I took their smiles and made them mine, I sold my soul just to hide the light and now I see what I really am: a thief, a whore and a liar.
Everyone tries to show me sympathy about the loss of you and my grief. They tell me they know how it feels. But the truth is, they don't. Everyone around me who I love and care about is dying, most already dead. To seek shelter in my own sorrow is what becomes. I snap at them. Tell them to go away. A shell is growing around me and I am not letting anyone in. How dare I steal their happiness just like that? How dare you steal mine?
I run to you, and run away from this hell, call out your name giving up, giving in. I see you there, farther away.
I wish that I could see you. Even in my dreams you have faded. I can't take this much longer. I can't escape. I know you are close. So close, yet so far away you are. Why do you do this to me? It hurts with a frozen iciness that no one should have to suffer for a second, but I am being killed by it every day.
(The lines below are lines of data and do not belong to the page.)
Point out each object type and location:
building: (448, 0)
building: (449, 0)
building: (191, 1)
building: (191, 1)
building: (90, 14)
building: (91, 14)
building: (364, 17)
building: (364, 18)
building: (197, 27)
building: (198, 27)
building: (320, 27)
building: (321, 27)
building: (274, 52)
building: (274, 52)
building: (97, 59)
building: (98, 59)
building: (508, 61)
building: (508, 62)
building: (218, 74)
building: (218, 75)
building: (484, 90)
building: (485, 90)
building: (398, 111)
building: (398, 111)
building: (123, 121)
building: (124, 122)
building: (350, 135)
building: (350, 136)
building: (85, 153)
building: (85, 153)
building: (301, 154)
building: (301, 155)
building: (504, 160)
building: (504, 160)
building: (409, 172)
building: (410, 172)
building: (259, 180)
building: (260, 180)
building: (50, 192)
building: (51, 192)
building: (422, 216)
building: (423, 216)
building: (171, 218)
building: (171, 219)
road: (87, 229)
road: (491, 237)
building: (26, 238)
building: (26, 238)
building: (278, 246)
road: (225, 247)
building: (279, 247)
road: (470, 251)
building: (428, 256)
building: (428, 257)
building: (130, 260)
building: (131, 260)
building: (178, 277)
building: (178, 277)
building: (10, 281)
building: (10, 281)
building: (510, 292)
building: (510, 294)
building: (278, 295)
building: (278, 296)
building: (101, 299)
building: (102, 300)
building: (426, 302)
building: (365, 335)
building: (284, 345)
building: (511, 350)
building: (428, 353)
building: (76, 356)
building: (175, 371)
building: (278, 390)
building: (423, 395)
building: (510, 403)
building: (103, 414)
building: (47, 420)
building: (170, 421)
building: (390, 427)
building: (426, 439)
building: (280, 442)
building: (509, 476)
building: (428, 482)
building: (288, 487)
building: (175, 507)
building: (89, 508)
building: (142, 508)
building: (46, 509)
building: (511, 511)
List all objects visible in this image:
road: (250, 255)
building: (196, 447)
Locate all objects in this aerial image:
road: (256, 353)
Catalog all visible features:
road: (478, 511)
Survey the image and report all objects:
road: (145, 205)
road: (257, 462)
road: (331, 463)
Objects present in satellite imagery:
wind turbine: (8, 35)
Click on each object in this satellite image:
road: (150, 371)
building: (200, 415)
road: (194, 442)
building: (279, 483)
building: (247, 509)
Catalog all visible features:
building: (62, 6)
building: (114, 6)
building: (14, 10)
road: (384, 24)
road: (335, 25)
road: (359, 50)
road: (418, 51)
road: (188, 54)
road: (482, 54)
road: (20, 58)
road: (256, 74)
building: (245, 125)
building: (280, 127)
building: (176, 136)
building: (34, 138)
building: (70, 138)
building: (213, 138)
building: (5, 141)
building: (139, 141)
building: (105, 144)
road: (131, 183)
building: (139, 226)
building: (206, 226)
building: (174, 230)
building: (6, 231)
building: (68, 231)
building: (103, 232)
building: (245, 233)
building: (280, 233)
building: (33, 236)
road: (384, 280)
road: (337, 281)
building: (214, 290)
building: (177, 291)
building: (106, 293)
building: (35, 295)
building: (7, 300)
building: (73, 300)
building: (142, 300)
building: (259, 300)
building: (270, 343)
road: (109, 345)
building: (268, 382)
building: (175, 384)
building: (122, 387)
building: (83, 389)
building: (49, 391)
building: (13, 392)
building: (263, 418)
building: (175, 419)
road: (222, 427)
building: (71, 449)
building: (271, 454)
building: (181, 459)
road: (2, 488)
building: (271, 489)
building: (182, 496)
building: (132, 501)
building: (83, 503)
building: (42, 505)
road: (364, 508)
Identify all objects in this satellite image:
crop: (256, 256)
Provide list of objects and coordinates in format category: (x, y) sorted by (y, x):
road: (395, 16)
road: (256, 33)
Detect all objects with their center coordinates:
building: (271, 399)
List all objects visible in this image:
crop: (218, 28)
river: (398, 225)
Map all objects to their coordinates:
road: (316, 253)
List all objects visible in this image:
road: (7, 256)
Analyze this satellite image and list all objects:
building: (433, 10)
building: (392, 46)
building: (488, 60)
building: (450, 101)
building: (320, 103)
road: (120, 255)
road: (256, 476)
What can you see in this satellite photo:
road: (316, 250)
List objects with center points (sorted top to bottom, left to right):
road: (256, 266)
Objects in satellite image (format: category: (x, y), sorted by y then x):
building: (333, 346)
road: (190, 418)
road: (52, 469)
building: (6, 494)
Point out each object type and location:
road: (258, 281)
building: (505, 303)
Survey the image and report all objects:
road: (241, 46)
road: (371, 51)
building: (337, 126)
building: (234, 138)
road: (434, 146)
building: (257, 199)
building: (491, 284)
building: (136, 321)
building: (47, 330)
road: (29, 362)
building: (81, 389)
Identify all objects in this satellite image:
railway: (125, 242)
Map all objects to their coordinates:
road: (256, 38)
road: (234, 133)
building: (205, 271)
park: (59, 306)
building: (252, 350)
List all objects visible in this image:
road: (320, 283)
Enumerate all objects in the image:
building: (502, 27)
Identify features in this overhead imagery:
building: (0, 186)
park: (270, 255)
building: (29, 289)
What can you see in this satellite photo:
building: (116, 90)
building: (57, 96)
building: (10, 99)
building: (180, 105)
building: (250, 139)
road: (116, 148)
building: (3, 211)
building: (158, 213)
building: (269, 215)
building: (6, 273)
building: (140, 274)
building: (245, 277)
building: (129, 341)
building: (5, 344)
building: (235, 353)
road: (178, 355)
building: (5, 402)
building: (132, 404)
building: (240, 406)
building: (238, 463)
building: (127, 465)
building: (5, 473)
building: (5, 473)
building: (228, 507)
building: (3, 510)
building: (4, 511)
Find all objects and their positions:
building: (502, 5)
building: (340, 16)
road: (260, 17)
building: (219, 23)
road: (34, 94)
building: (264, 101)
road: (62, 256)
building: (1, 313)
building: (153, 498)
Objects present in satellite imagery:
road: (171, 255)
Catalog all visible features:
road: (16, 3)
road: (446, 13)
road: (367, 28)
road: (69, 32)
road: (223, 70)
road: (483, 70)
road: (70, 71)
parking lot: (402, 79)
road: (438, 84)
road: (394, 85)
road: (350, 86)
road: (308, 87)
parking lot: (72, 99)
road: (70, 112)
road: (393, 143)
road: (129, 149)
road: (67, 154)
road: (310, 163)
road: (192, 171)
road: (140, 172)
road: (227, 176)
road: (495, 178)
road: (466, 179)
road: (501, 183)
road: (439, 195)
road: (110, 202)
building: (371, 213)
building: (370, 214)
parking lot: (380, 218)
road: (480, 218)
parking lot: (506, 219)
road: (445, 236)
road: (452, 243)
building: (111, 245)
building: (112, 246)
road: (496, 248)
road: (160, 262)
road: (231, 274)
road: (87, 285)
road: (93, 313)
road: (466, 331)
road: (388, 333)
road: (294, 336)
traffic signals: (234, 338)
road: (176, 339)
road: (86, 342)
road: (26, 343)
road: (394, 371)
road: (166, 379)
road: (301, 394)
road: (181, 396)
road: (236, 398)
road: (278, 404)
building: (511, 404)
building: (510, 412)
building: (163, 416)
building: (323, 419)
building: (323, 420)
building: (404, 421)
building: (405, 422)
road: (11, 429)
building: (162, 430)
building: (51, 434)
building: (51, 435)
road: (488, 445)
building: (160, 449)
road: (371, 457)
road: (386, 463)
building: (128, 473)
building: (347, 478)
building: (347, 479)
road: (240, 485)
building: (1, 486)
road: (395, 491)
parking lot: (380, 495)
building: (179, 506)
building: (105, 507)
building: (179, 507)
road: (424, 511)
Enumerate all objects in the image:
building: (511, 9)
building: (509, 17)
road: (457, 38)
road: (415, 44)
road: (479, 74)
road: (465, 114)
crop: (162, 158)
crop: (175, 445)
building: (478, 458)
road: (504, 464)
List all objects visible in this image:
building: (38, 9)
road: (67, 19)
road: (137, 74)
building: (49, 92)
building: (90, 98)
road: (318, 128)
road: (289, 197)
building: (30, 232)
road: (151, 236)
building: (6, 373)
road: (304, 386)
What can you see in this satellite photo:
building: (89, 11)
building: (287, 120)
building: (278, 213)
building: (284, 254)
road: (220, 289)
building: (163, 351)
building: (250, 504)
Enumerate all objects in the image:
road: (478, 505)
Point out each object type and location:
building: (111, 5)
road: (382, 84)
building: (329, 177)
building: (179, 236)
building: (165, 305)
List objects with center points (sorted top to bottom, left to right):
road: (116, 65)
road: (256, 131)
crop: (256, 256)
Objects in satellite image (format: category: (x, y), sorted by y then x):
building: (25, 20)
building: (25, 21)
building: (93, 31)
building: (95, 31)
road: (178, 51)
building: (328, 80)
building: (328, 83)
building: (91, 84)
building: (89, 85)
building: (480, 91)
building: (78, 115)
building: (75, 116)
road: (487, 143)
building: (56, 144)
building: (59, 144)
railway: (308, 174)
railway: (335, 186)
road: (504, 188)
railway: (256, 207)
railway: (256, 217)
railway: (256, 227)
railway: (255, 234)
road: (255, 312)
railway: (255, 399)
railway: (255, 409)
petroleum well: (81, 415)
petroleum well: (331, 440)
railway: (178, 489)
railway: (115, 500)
I'm numb to you, numb and deaf and blind. You give me all but the reason why I reach but I feel only air and night. Not you, not love, just nothing.
I know you are here. I need you. But I can't find you. I call your name. I whistle. My efforts prove fruitless. I cry. You don't know how it feels. To search like a blind, feeling around for support, and finding nothing.
I run to you and run away from this hell, call out your name giving up, giving in. I see you there, farther away.
I go to my refuge of slumber, but now it is a fitful slumber. My field of endless bliss has wilted. The wind screams at me. Even the joy I myself created died. A priest said that when I was born, Sin's spirit came in and touched me.It cursed me and made my eyes a bloody, horrible red. I have been cursed and not even in death will it be over.
Try to forget you, but without you I feel nothing. Don't leave me here by myself. I can't breathe.
I have tried many times to channel my emotions into other things. But I just feel dead. I am the living death without you. My skin has paled even more, and my eyes burn. I am a traveling sickness, plaguing everyone I see with the horrible grief and misery that comes with losing something.
I run to you and run away from this hell, call out your name giving up, giving in. I see you there, farther away.
I miss you so much. I just want to hold you in my arms and never let go. I do all I can to be near you. But with everything I try, you seem to disappear more and more. I miss you. I love you. Tidus.